When: December 3rd, 2019, 14.00-16.30
Where: Lindholmen Science Park, Gothenburg
The AI Sustainability Center, Chalmers AI Research Centre, and AI Innovation of Sweden welcome you to join the discussion on challenges and opportunities with the upcoming EU regulatory framework, how organizations can be ahead of the regulatory curve, and the dilemmas of AI transparency.

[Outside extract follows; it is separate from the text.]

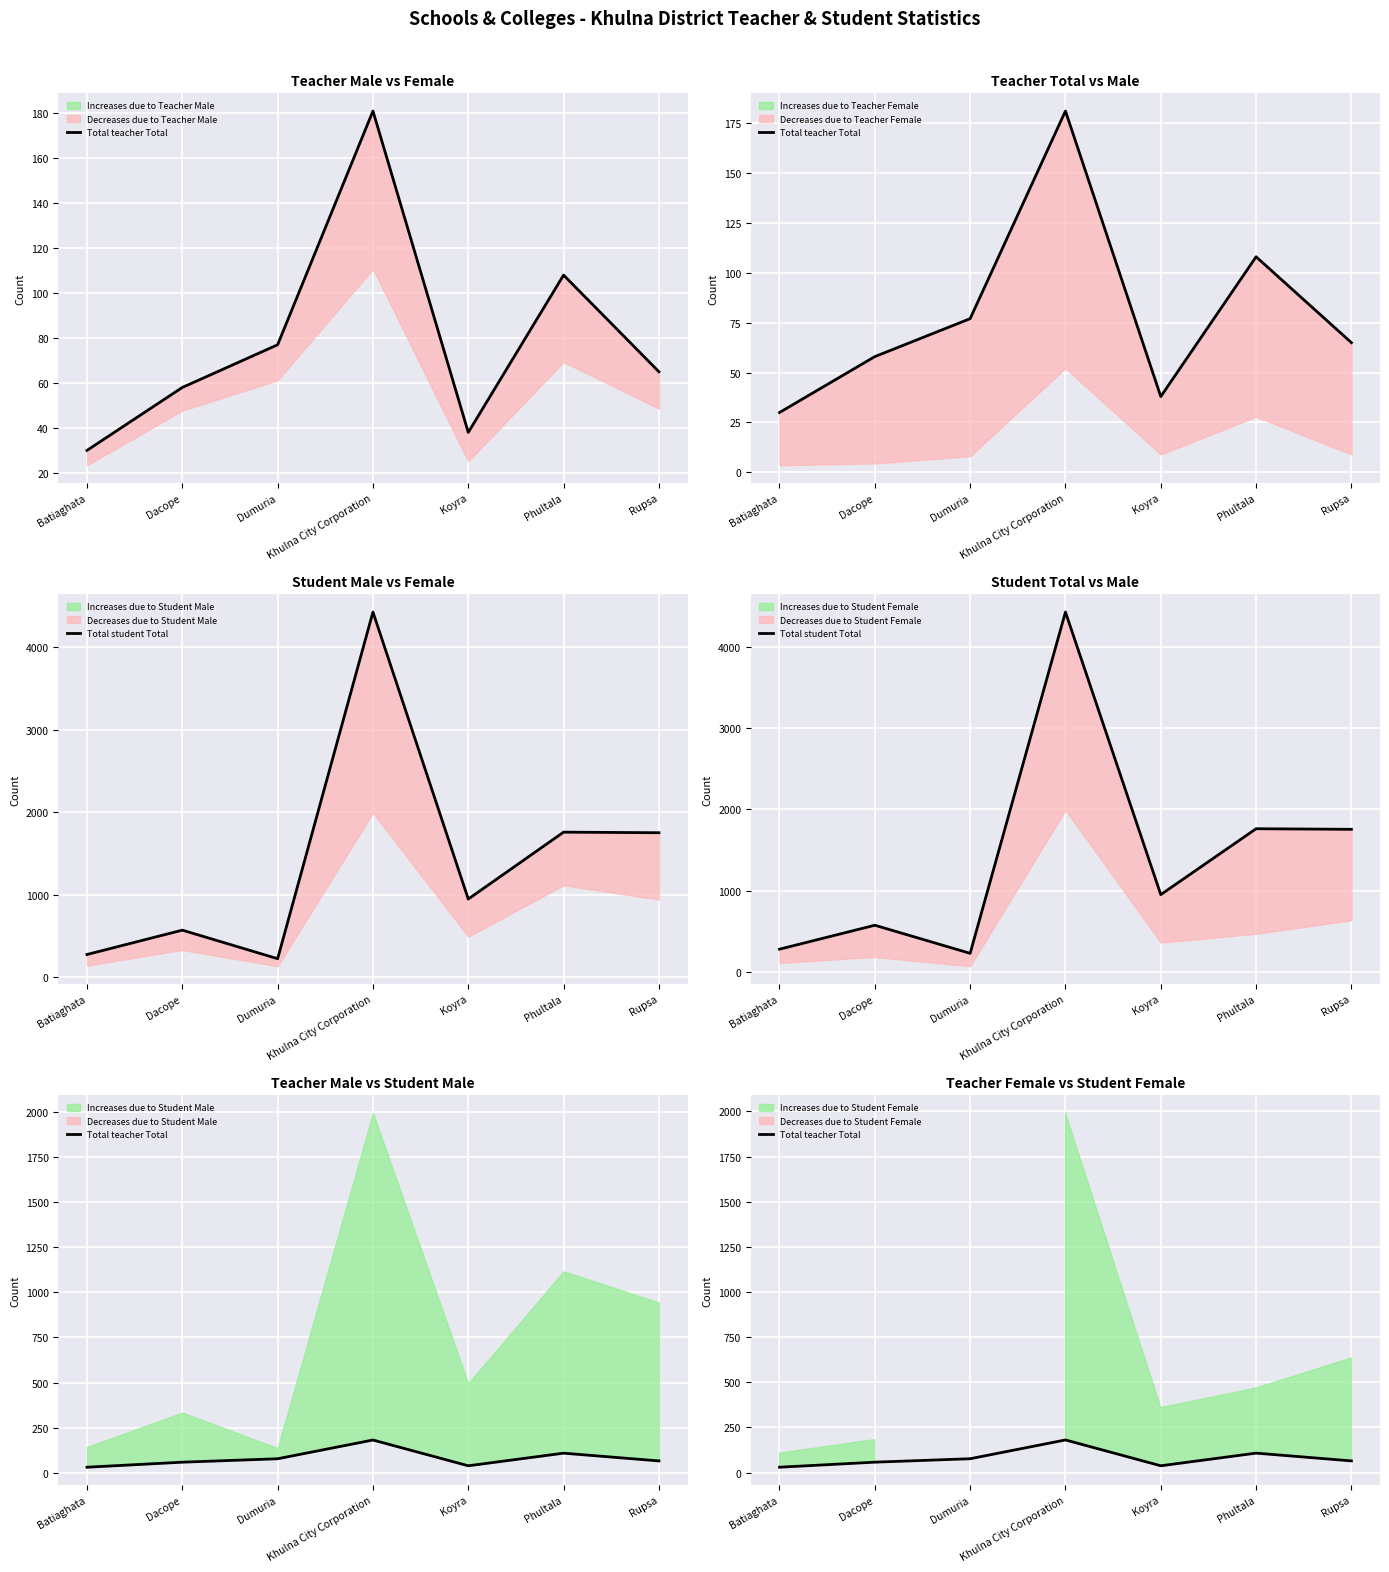

Count the number of categories in the chart.

7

14.00 – Doors open, mingle
14.15 – Welcome and introduction
14.20 – Introduction to General Insights and AI Sustainability Center and CHAIR partnership
14.30 – Introduction of today’s theme, ‘Transparency and evolving legal frameworks’
14.35 – Introduction to a new research report on the socio-legal dilemmas of AI and transparency
Speaker: Stefan Larsson, Associate Professor LTH / affiliated researcher at AI Sustainability Center
14.55 – Q&A
15.05 – Panel introduction by moderator
15.10 – Panel: Transparency and the evolving legal and regulatory landscape
David Frydlinger – Managing Partner, Cirio law firm
Olle Häggström – Professor, Mathematical Sciences, Chalmers
Agnes Hammarstrand – Lawyer/Partner, Delphi
Moderated by: Elaine Weidman Grunewald, co-founder, AI Sustainability Center
15.30 – Q&A / Discussion
15.45 – Coffee and Networking
16.30 – Event end
Chalmers AI Research Centre and AISC have a joint focus on AI and ethics, where transparency is a key concept and often seen as a cornerstone for understanding data-driven technologies, and vital for achieving accountability. In the future, legal and ethical frameworks will be necessary in order for companies to ensure that AI is developed and implemented in an ethical way, as well as to maintain trust in both the technology and the organizations utilizing it.
The report draws on socio-legal theory in relation to growing concerns over fairness, accountability and transparency of societally applied artificial intelligence (AI) and machine learning. The purpose is to contribute to a broad socio-legal orientation by describing legal and normative challenges posed by applied AI. To do so, the article first analyses a set of problematic cases, e.g. image recognition based on gender-biased data-bases. It then presents seven aspects of transparency that may complement notions of explainable AI within computer scientific AI-research. The article finally discusses the normative mirroring effect of using human values and societal structures as training data for learning technologies and concludes by arguing for the need for a multidisciplinary approach in AI research, development and governance.